Escalation and downgrading of asthma treatment in stepwise treatment regimens, the new guidelines place greater emphasis on escalation or downgrading of asthma for the purpose of controlling symptoms and reducing the risk of future exacerbations, and classify escalation into 3 different conditions.
(1) Continuous escalation (at least 2 to 3 months): escalation therapy is maintained for 2 to 3 months for reassessment and additional therapeutic agents are considered for those who are ineffective.
(2) Short-term escalation (1 to 2 weeks): short-term increase in hormone dose for maintenance therapy, for wheezing episodes due to viral infection or seasonal allergen exposure.
(3) Daily adjustment: for those using budesonide formoterol or beclomethasone dipropionate/formoterol as control and relief medication, temporary dose increases based on symptoms are used as relief medication on top of daily maintenance therapy.
There are few studies on step-down therapy in children with asthma, and guidelines recommend that step-down therapy be considered when asthma symptoms are well controlled and lung function is stable for 3 months; that step-down not be given when the child is at risk of acute exacerbation or fixed airflow limitation and cannot be closely monitored; that the timing of step-down therapy be appropriate (absence of respiratory infection, not during travel); and that step-down therapy be given as an experimental treatment.
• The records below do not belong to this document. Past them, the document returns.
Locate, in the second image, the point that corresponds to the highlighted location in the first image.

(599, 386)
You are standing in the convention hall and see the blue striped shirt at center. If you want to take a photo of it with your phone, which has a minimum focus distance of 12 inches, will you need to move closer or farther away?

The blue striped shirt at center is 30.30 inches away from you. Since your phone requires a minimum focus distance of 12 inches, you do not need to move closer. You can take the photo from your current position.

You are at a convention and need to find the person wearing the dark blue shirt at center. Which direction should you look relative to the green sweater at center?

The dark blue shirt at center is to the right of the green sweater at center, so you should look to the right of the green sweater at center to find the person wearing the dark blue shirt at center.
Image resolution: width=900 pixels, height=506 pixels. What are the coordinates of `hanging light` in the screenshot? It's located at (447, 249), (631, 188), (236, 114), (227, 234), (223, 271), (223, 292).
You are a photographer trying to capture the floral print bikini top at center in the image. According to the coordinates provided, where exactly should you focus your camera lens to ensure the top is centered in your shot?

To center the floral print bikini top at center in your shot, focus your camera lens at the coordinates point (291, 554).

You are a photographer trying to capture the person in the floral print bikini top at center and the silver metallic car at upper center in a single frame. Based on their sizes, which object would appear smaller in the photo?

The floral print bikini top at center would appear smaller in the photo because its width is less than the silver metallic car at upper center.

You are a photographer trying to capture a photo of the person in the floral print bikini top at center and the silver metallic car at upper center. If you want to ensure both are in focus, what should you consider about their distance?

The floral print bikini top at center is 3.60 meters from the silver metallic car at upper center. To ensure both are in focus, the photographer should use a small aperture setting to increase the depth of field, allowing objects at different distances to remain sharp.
It is advisable to document the child’s asthma control to ensure that the child has enough medication to return to the previous dose in case of recurrence, and to conduct regular follow-up; for most children, it is appropriate to reduce the ICS dose by 25% to 50% every 3 months. For children who have been asymptomatic for the past 6 to 12 months and do not have any risk factors for seizures, discontinuation of control medication may be considered, but should be monitored closely.